LG Wins Prize for OLED TV

LG Display’s booth featured the LG Electronics 77″ UltraHD TV, using its panel on the front of the booth, and it was catching everyone’s eye. It has great contrast and pretty good HDR performance, but reports as we went to press suggested that the TVs using the panel would be priced at $38,000, so we have to assume that LG’s ability to deliver the technology is still very restricted.

LG 77 inch oledLG’s 77 inch OLED HDR TV attracted everyone, but might cost $38,000

We saw the LG very curved concave 65″ display at CES and told us that it is aiming the products at those that want a really immersive experience, such as gamers. The radius is a very tight 500mm. The company also showed the transparent panel that it had in Las Vegas in January. There seems to be some confusion about when this will be in production, but it won’t be until next year at the earliest (and we heard before that it would be much later)
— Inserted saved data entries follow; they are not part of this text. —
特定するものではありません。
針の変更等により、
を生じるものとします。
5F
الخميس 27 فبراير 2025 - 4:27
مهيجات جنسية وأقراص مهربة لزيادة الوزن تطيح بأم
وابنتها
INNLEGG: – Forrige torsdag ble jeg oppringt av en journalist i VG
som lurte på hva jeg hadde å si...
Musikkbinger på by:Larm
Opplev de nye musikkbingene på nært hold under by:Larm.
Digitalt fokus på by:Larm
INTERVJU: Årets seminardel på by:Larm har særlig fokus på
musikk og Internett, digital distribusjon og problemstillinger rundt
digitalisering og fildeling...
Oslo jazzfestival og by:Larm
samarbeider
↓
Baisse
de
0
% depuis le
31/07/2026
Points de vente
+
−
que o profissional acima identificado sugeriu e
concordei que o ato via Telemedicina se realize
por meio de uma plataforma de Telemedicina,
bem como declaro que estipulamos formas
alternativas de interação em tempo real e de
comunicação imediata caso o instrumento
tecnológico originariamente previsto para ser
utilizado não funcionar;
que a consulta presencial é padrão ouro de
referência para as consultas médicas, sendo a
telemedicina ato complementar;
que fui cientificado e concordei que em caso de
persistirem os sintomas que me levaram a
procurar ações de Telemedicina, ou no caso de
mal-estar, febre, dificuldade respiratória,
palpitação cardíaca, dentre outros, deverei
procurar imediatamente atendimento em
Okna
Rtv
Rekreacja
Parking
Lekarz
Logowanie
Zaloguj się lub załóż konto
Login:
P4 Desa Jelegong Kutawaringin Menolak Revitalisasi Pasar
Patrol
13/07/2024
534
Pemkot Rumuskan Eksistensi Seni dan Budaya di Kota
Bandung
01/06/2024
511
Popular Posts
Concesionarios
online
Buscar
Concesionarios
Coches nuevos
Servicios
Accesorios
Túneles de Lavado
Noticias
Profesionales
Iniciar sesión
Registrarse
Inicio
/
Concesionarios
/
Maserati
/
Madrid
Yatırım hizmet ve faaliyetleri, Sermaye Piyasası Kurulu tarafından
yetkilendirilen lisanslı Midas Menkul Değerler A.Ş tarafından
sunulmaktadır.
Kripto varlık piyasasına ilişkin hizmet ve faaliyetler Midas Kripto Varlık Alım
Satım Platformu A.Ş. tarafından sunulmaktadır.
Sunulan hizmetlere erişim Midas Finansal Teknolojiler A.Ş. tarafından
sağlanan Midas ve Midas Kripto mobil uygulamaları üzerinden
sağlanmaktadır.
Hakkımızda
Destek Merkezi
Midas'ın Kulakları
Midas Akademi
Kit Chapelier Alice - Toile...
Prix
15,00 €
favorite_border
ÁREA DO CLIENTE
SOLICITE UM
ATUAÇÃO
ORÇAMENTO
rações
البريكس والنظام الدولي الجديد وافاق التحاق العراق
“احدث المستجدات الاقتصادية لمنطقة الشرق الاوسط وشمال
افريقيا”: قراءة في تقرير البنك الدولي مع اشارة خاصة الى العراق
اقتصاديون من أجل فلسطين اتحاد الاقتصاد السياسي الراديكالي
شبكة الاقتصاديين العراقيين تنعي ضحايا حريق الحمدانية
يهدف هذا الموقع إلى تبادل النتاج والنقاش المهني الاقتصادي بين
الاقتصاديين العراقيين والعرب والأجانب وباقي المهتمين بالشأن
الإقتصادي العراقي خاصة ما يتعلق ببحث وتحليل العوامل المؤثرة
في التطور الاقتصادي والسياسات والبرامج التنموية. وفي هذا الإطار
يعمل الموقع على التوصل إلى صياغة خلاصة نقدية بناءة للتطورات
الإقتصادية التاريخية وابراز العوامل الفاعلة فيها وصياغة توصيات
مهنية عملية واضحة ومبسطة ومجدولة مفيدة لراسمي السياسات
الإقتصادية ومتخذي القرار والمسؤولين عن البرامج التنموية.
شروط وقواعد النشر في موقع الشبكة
The next product we looked at was a 31.5″ 8K panel that the company plans to produce in 2017. It uses an oxide backplane and has 280ppi. Brightness is currently expected to be 400 cd/m² and contrast at 1,300:1. Colour coverage is said to be 100% of AdobeRGB and 98% of DCI P3, but the panel is claimed to be a true 10 bit design.

LG calls its in-cell touch technology ‘AIT’ and there was a 23″ FullHD panel featuring that technology.

For notebooks, LG hopes that UltraHD will become more important and it had a 14″ version (315 ppi), using an oxide backplane, and with brightness of 300 cd/m², contrast of 1,500:1 and due to ship in Q3 2016. Colour performance is 72% of NTSC.

Also on display was a 15.6″ FullHD notebook panel which is 2.3mm thick (max) and has contrast of 800:1 and 60% colour gamut. The key point about the panel is that it is very light, at 225gms, against a typical weight that is around 335 gms.

LG Clear Black automotiveLG’s Clear Black automotive displays have a darker black background

Turning to automotive displays, LG was showing its Clear Black direct local dimming technology which boosts contrast on the 12.3″ display from 1,000 to 2,000:1 contrast. The company was also showing convex and concave flexible OLEDs for autmotive applications with 1920 x 720 resolution. These are built using LTPS plastic substrates and use RGB OLED material, rather than the white OLED used on LGD’s TV panels. They are said to have 100,000:1 contrast and ‘100%’ colour – but it wasn’t clear what the 100% represented. Brightness was 600 cd/m².

LG Display flexible OLED

Another auto display was a 12.3″ 2560 x 1080 resolution (which LGD called WQXGA+ – eek!) and that uses LGD’s M+ RGBW configuration and which is in mass production already. Finally we looked at 10.25″ (FullHD) and 9.2″ (HD) panels using in-cell touch.